Ziel: Erkläre bitte anhand des Textauszugs über den Kontertanz, wie es dazu kam, dass Menuett und Gavotte verdrängt wurden.

Textauszug:
"""

Kolonnen- (Reihen-) und Karreetänze.

Kontertanz, Française, Lancier.

[238] Unter Kontertanz (frz. Contre dans oder Gegentanz) versteht man im allgemeinen jeden Tanz, bei dem sich die Tänzer in Reihen oder Karrees einander gegenüberstehen. Diese Art Tänze sollen in der Normandie entstanden sein und sich von Frankreich aus nach England und Deutschland verbreitet haben. Besonders trug zur Einführung des Kontertanzes ein von Rameau im Jahre 1745 verfaßtes Ballett »Les Fetes de Polymnie« bei. Der in demselben vorkommende Kontertanz fand bei dem Publikum viele Freunde und Nachahmer; er wurde sowohl in den vornehmen Salons, als auch auf den Tanzböden von allen Gesellschaftskreisen getanzt. Ursprünglich waren die Kontertänze nicht so lang als jetzt, sie bestanden nur aus einigen Figuren. Später reihte man mehrere solcher Tänze aneinander und so entstanden unsere mehrtourigen Figurentänze, wodurch die alten ehrwürdigen Figurentänze, wie Menuett und Gavotte, die durch ihre Noblesse und Grazie unsere Vorfahren erfreut hatten, verdrängt wurden. Im Jahre 1760 wurde die Fançaise zuerst in Deutschland getanzt, und seit 1806 besteht sie in der jetzigen Form.

"""

Datensätze:
"""

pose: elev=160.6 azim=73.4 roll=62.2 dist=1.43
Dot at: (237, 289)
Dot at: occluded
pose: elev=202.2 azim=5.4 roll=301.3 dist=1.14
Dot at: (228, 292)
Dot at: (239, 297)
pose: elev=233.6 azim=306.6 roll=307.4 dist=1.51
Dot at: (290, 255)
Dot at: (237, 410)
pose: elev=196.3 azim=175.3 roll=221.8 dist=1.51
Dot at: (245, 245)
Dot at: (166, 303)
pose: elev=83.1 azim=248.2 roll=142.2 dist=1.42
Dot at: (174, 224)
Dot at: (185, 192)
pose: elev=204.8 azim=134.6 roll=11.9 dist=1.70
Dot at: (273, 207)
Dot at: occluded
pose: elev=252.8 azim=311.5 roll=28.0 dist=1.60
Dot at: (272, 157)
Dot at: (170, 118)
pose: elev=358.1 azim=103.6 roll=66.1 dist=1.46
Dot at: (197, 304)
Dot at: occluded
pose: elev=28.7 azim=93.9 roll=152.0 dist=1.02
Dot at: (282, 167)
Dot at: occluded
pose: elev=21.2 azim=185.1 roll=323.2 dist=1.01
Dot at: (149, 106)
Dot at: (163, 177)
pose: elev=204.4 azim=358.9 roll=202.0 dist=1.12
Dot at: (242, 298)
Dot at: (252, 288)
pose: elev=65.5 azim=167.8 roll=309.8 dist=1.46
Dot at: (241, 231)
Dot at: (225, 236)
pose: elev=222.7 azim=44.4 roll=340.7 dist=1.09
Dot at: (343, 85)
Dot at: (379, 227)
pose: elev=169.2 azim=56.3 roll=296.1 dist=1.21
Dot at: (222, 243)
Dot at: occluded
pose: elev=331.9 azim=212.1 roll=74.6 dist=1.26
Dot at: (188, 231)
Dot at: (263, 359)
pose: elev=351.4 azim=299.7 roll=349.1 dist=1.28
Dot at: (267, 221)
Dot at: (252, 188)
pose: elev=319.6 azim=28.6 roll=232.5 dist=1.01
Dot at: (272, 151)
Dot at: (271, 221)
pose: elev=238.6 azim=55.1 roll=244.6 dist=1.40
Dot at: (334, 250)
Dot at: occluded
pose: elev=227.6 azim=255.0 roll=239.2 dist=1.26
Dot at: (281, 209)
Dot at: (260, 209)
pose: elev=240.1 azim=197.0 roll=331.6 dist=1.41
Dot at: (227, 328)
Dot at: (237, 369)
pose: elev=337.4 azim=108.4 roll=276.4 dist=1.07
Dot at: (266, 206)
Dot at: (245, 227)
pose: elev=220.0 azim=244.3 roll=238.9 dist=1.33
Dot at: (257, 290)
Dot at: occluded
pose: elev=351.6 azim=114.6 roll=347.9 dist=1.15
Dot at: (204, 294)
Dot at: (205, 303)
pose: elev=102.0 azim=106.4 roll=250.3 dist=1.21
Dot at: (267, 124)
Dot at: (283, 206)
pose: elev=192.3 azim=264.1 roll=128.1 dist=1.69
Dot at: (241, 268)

"""

Ergebnis: Ursprünglich bestanden die Kontertänze nur aus einigen Figuren. Später reihte man mehrere solcher Tänze aneinander, und so entstanden die mehrtourigen Figurentänze, durch die die alten Figurentänze Menuett und Gavotte verdrängt wurden.